Fue, en definitiva, un cúmulo de circunstancias lo que llevó a Gerhard Schröder a la Cancillería. La luna de miel, sin embargo, y a diferencia de la nuestra con Zapatero, duró poco. Su SPD, el de la incontestable mayoría del 98, fue deshaciéndose a izquierda y derecha, al tiempo que la antaño boyante economía alemana se venía abajo.
Los alemanes son gente entrañable en su frialdad. Granjeros y comerciantes que, llegado un momento de su historia –nadie sabe muy bien cómo–, empezaron a fabricar vehículos BMW, electrodomésticos Bosch y maquinaria de todo tipo extremadamente precisa y bien hecha. Por eso, por ese sentido primario, casi aldeano, de la existencia, no son muy amigos de experimentos políticos, y más cuando escarban en su propia historia y se les ponen los pelos como escarpias al contemplar las consecuencias últimas de ciertos experimentos por los que han tenido que pagar –hasta la última letra– una gran factura; de hecho, aún la están pagando en los estados del este. Esta es la razón principal por la que Alemania es, desde hace 60 años, un modelo de estabilidad, y posiblemente el país más aburrido de Europa en lo que a jaleos políticos se refiere.
Sólo así puede entenderse la famosa Grosse Koalition de 2005, que juntó en el Gobierno a conservadores y socialistas. Aquí, claro, eso nos parecía una cosa del otro mundo. Pero el votante alemán lo que más valora es la tranquilidad y que no le den la murga. Los odios políticos, por añadidura, nunca son bienvenidos en un país que tuvo ración doble de ellos durante el siglo pasado.
De todas formas, era una situación era anormal, fruto del bloqueo mental que los alemanes han padecido en los últimos diez años. La izquierda risueña, ecologista y boborrona del dúo Schröder-Fischer les metió de cabeza en la peor crisis desde la Guerra, socavando la autoestima y el orgullo de un pueblo acostumbrado a ir siempre un paso por delante en todo; la derecha, por su parte, no se aclaraba ni en la forma ni en el fondo. En 1998 el candidato democristiano fue un amortizadísimo Helmut Köhl; en 2002, un viejísimo y bavarísimo Edmund Stoiber, y en 2005 una ossi desconocida con cara de profesora despistada a quien los alumnos le copian en los exámenes.

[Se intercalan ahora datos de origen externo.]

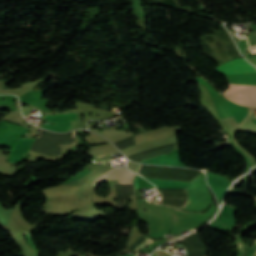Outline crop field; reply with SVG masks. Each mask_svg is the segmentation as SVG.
Returning a JSON list of instances; mask_svg holds the SVG:
<instances>
[{"label":"crop field","mask_w":256,"mask_h":256,"mask_svg":"<svg viewBox=\"0 0 256 256\" xmlns=\"http://www.w3.org/2000/svg\"><path fill=\"white\" fill-rule=\"evenodd\" d=\"M217 72L223 75L238 74L246 72H255L256 68L243 58L228 61L217 68H214ZM229 84L237 85H255L256 86V72L246 73L238 75L225 76ZM256 107V106H254Z\"/></svg>","instance_id":"crop-field-1"},{"label":"crop field","mask_w":256,"mask_h":256,"mask_svg":"<svg viewBox=\"0 0 256 256\" xmlns=\"http://www.w3.org/2000/svg\"><path fill=\"white\" fill-rule=\"evenodd\" d=\"M43 119L48 122H54V126L44 124L43 128L50 129L56 132H65L69 129L71 120L78 119L77 113L44 115Z\"/></svg>","instance_id":"crop-field-2"},{"label":"crop field","mask_w":256,"mask_h":256,"mask_svg":"<svg viewBox=\"0 0 256 256\" xmlns=\"http://www.w3.org/2000/svg\"><path fill=\"white\" fill-rule=\"evenodd\" d=\"M129 171L126 168L110 169L97 178L92 187L98 185L103 180H120L119 183H131L134 174Z\"/></svg>","instance_id":"crop-field-3"},{"label":"crop field","mask_w":256,"mask_h":256,"mask_svg":"<svg viewBox=\"0 0 256 256\" xmlns=\"http://www.w3.org/2000/svg\"><path fill=\"white\" fill-rule=\"evenodd\" d=\"M33 141L34 139L21 138L9 155L8 160L12 162L20 161L22 154L29 151Z\"/></svg>","instance_id":"crop-field-4"},{"label":"crop field","mask_w":256,"mask_h":256,"mask_svg":"<svg viewBox=\"0 0 256 256\" xmlns=\"http://www.w3.org/2000/svg\"><path fill=\"white\" fill-rule=\"evenodd\" d=\"M134 184L136 185V182H134ZM136 188V187H135Z\"/></svg>","instance_id":"crop-field-5"},{"label":"crop field","mask_w":256,"mask_h":256,"mask_svg":"<svg viewBox=\"0 0 256 256\" xmlns=\"http://www.w3.org/2000/svg\"><path fill=\"white\" fill-rule=\"evenodd\" d=\"M100 157H102V156H100ZM97 158H99V157H97Z\"/></svg>","instance_id":"crop-field-6"},{"label":"crop field","mask_w":256,"mask_h":256,"mask_svg":"<svg viewBox=\"0 0 256 256\" xmlns=\"http://www.w3.org/2000/svg\"><path fill=\"white\" fill-rule=\"evenodd\" d=\"M134 255V254H133Z\"/></svg>","instance_id":"crop-field-7"}]
</instances>
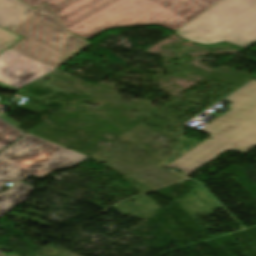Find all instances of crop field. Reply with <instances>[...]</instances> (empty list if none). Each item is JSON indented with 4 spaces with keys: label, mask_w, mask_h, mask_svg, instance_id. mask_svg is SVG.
Wrapping results in <instances>:
<instances>
[{
    "label": "crop field",
    "mask_w": 256,
    "mask_h": 256,
    "mask_svg": "<svg viewBox=\"0 0 256 256\" xmlns=\"http://www.w3.org/2000/svg\"><path fill=\"white\" fill-rule=\"evenodd\" d=\"M85 157L27 134L0 152V188L4 180L16 184L27 175L40 178L56 168L72 167Z\"/></svg>",
    "instance_id": "5"
},
{
    "label": "crop field",
    "mask_w": 256,
    "mask_h": 256,
    "mask_svg": "<svg viewBox=\"0 0 256 256\" xmlns=\"http://www.w3.org/2000/svg\"><path fill=\"white\" fill-rule=\"evenodd\" d=\"M45 3L67 31L86 40L113 28L157 25L176 30L219 0H21Z\"/></svg>",
    "instance_id": "1"
},
{
    "label": "crop field",
    "mask_w": 256,
    "mask_h": 256,
    "mask_svg": "<svg viewBox=\"0 0 256 256\" xmlns=\"http://www.w3.org/2000/svg\"><path fill=\"white\" fill-rule=\"evenodd\" d=\"M32 189L30 185L20 182L11 189L0 193V217L14 206L22 203Z\"/></svg>",
    "instance_id": "8"
},
{
    "label": "crop field",
    "mask_w": 256,
    "mask_h": 256,
    "mask_svg": "<svg viewBox=\"0 0 256 256\" xmlns=\"http://www.w3.org/2000/svg\"><path fill=\"white\" fill-rule=\"evenodd\" d=\"M174 33L204 45L226 41L246 48L256 42V14L236 0H220Z\"/></svg>",
    "instance_id": "4"
},
{
    "label": "crop field",
    "mask_w": 256,
    "mask_h": 256,
    "mask_svg": "<svg viewBox=\"0 0 256 256\" xmlns=\"http://www.w3.org/2000/svg\"><path fill=\"white\" fill-rule=\"evenodd\" d=\"M22 133L0 120V149Z\"/></svg>",
    "instance_id": "9"
},
{
    "label": "crop field",
    "mask_w": 256,
    "mask_h": 256,
    "mask_svg": "<svg viewBox=\"0 0 256 256\" xmlns=\"http://www.w3.org/2000/svg\"><path fill=\"white\" fill-rule=\"evenodd\" d=\"M250 8L254 9L256 11V0H240Z\"/></svg>",
    "instance_id": "11"
},
{
    "label": "crop field",
    "mask_w": 256,
    "mask_h": 256,
    "mask_svg": "<svg viewBox=\"0 0 256 256\" xmlns=\"http://www.w3.org/2000/svg\"><path fill=\"white\" fill-rule=\"evenodd\" d=\"M32 11L18 0H0V26L10 30Z\"/></svg>",
    "instance_id": "7"
},
{
    "label": "crop field",
    "mask_w": 256,
    "mask_h": 256,
    "mask_svg": "<svg viewBox=\"0 0 256 256\" xmlns=\"http://www.w3.org/2000/svg\"><path fill=\"white\" fill-rule=\"evenodd\" d=\"M0 117H2L3 119L7 120L8 122L12 123L15 126H19L20 124H18L17 122H15L14 120H12L11 118L8 117V115H6L5 113L0 111Z\"/></svg>",
    "instance_id": "12"
},
{
    "label": "crop field",
    "mask_w": 256,
    "mask_h": 256,
    "mask_svg": "<svg viewBox=\"0 0 256 256\" xmlns=\"http://www.w3.org/2000/svg\"><path fill=\"white\" fill-rule=\"evenodd\" d=\"M230 110L199 130L211 135L167 165L188 176L225 150L248 152L256 146V81L228 98Z\"/></svg>",
    "instance_id": "2"
},
{
    "label": "crop field",
    "mask_w": 256,
    "mask_h": 256,
    "mask_svg": "<svg viewBox=\"0 0 256 256\" xmlns=\"http://www.w3.org/2000/svg\"><path fill=\"white\" fill-rule=\"evenodd\" d=\"M11 31L25 37L11 49L55 68L89 45L88 41L67 32L44 4Z\"/></svg>",
    "instance_id": "3"
},
{
    "label": "crop field",
    "mask_w": 256,
    "mask_h": 256,
    "mask_svg": "<svg viewBox=\"0 0 256 256\" xmlns=\"http://www.w3.org/2000/svg\"><path fill=\"white\" fill-rule=\"evenodd\" d=\"M20 38L22 37L0 28V52L17 40H19Z\"/></svg>",
    "instance_id": "10"
},
{
    "label": "crop field",
    "mask_w": 256,
    "mask_h": 256,
    "mask_svg": "<svg viewBox=\"0 0 256 256\" xmlns=\"http://www.w3.org/2000/svg\"><path fill=\"white\" fill-rule=\"evenodd\" d=\"M54 69L8 49L0 54V88L18 90Z\"/></svg>",
    "instance_id": "6"
},
{
    "label": "crop field",
    "mask_w": 256,
    "mask_h": 256,
    "mask_svg": "<svg viewBox=\"0 0 256 256\" xmlns=\"http://www.w3.org/2000/svg\"><path fill=\"white\" fill-rule=\"evenodd\" d=\"M239 1V0H238ZM240 2V1H239ZM242 3V2H241ZM243 4V3H242ZM246 6V5H245ZM247 7V6H246ZM249 8V7H248ZM250 9V8H249ZM250 10H252V9H250ZM253 12H255L254 10H252ZM256 13V12H255Z\"/></svg>",
    "instance_id": "13"
}]
</instances>
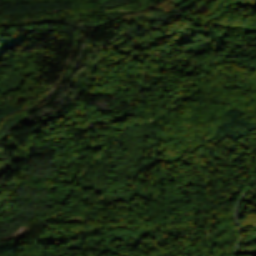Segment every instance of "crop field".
<instances>
[{"label": "crop field", "mask_w": 256, "mask_h": 256, "mask_svg": "<svg viewBox=\"0 0 256 256\" xmlns=\"http://www.w3.org/2000/svg\"><path fill=\"white\" fill-rule=\"evenodd\" d=\"M184 1H186V0H176V2L174 3V4H176V3H182V2H184Z\"/></svg>", "instance_id": "obj_1"}]
</instances>
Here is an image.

Eso en la forma, que importa, y mucho, en las democracias modernas. En el fondo, la CDU ha sido durante 10 años un quiero y no puedo ideológico. Lo probó todo para encontrar un mensaje propio, fracasando una y otra vez. Se apropió del programa socialdemócrata y, lo que es peor, del programa verde, y acabó por ser más estatista y más ecologista que nadie. Al final, los conservadores han hecho el pequeño esfuerzo de escuchar a sus votantes, al tendero de Múnich que los sábados por la noche se pega con cola al televisor para ver Musikantenstadl, al jefe de personal de una empresa de Stuttgart hartito de dejarse la vida pagando impuestos, al operario de una fábrica de Bochum que aún sigue yendo a misa y que trabaja duro para que le asciendan, al agente de bolsa de Fráncfort que busca trabajo en Wall Street. Ese es el público de la CDU, y a ese público, machacado por uno de los Estados más intervencionistas y metomentodo de Europa, hay que llegar con un mensaje claro, realista y sin artificios.
Lo que a la CDU le ha faltado y le sigue faltando se lo ha puesto de gratis el FDP, partido minoritario, implantado en el oeste y eminentemente urbano. Los liberales de Guido Westerwelle han cogido esta vez el carro y tirado de él, arrastrando a los conservadores, que no han parado de hacerles guiños cómplices durante la campaña. El programa del SPD es el negativo del que presentaron las dos momias de la izquierda germana: Gregor Gysi, comunista a la soviética, hijo de un ministro de Cultura de la RDA, y Oskar Lafontaine, representante eximio de la izquierdaza germano-occidental en su peor tradición.
El triunfo, por tanto, es compartido. Merkel gobernará, pero sólo podrá salir bien librada del brete si adopta como propias las ideas de su socio, las únicas verdaderamente revolucionarias en estos tiempos de crisis, las únicas que constituyen una alternativa al rebrote de colectivismo que padecemos.